:: Brontekst ::
In de uitleg worden alle stappen zorgvuldig uitgelegd in de juiste volgorde. De telpatronen zijn aangepast aan de breirichting en worden zoals gebruikelijk gebreid.

Het telpatroon laat alle naalden en elke steek zien vanaf de goede kant. Het wordt gelezen van onder naar boven, van rechts naar links. 1 vierkant = 1 steek.

Als u heen en weer breit, wordt elke andere naald aan de goede kant gebreid en elke andere naald wordt aan de verkeerde kant gebreid. Als u aan de verkeerde kant breit, moet u het telpatroon omgekeerd breien, dus van links naar rechts. rechte steken worden dan averecht gebreid en averechte steken recht, etc.

Als u in de rondte breit wordt elke naald aan de goede kant gebreid en het telpatroon wordt dan van rechts naar links gebreid op alle naalden.

:: Aangeleverde gegevens ::
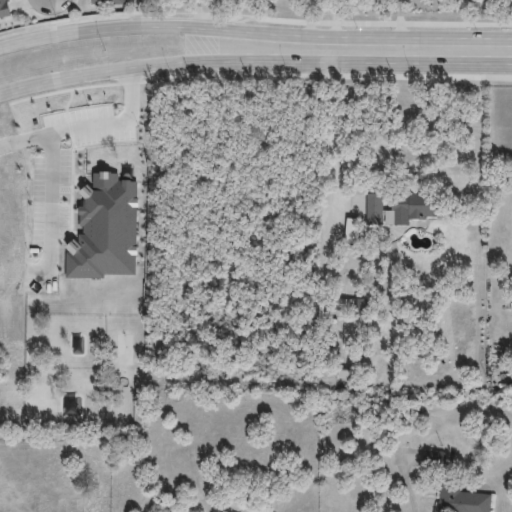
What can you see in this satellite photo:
building: (108, 2)
building: (109, 2)
building: (3, 9)
building: (4, 9)
road: (258, 9)
road: (334, 20)
road: (399, 20)
road: (254, 36)
road: (254, 62)
road: (337, 125)
road: (89, 126)
road: (52, 200)
building: (415, 206)
building: (418, 207)
building: (374, 209)
building: (373, 211)
building: (361, 315)
building: (436, 460)
building: (464, 499)
building: (464, 501)
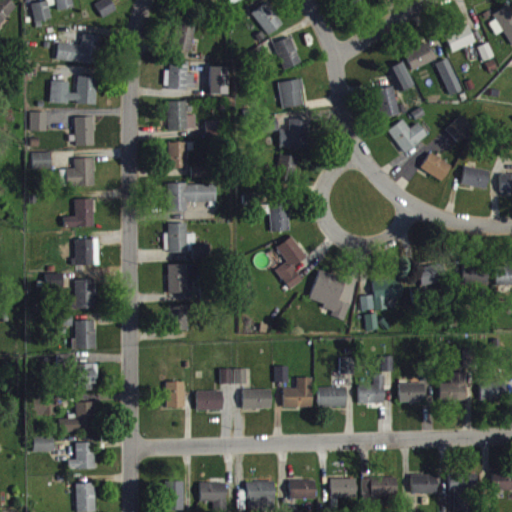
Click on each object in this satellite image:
building: (101, 2)
building: (206, 4)
building: (354, 5)
building: (52, 13)
building: (106, 15)
building: (6, 19)
building: (268, 27)
road: (385, 28)
building: (503, 31)
building: (460, 47)
building: (82, 59)
building: (486, 60)
building: (288, 61)
building: (420, 65)
building: (179, 84)
building: (400, 85)
building: (449, 85)
building: (219, 89)
building: (88, 98)
building: (60, 100)
building: (292, 102)
building: (388, 110)
building: (180, 125)
building: (39, 129)
building: (460, 137)
building: (84, 140)
building: (296, 143)
building: (408, 143)
road: (363, 158)
building: (179, 162)
building: (42, 168)
building: (437, 175)
building: (200, 180)
building: (79, 182)
building: (476, 186)
building: (506, 191)
building: (190, 203)
building: (84, 221)
building: (280, 225)
road: (335, 232)
building: (184, 250)
road: (129, 254)
building: (87, 260)
building: (291, 270)
building: (475, 282)
building: (503, 283)
building: (433, 284)
building: (178, 287)
building: (330, 302)
building: (84, 303)
building: (382, 303)
building: (179, 326)
building: (66, 328)
building: (372, 331)
building: (85, 343)
building: (388, 372)
building: (347, 374)
building: (281, 383)
building: (88, 385)
building: (226, 385)
building: (241, 385)
building: (453, 396)
building: (492, 398)
building: (373, 400)
building: (412, 401)
building: (175, 402)
building: (299, 403)
building: (332, 405)
building: (257, 407)
building: (209, 409)
building: (46, 413)
building: (80, 427)
road: (322, 441)
building: (44, 452)
building: (84, 465)
building: (499, 488)
building: (425, 492)
building: (381, 494)
building: (343, 496)
building: (463, 496)
building: (302, 498)
building: (175, 500)
building: (213, 500)
building: (261, 500)
building: (86, 501)
building: (296, 511)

:: De opdracht ::
Kopieer uit de tekst over breien met telpatronen letterlijk het stuk van "In de uitleg" tot en met "vierkant = 1 steek.".

:: Juiste uitkomst ::
In de uitleg worden alle stappen zorgvuldig uitgelegd in de juiste volgorde. De telpatronen zijn aangepast aan de breirichting en worden zoals gebruikelijk gebreid.

Het telpatroon laat alle naalden en elke steek zien vanaf de goede kant. Het wordt gelezen van onder naar boven, van rechts naar links. 1 vierkant = 1 steek.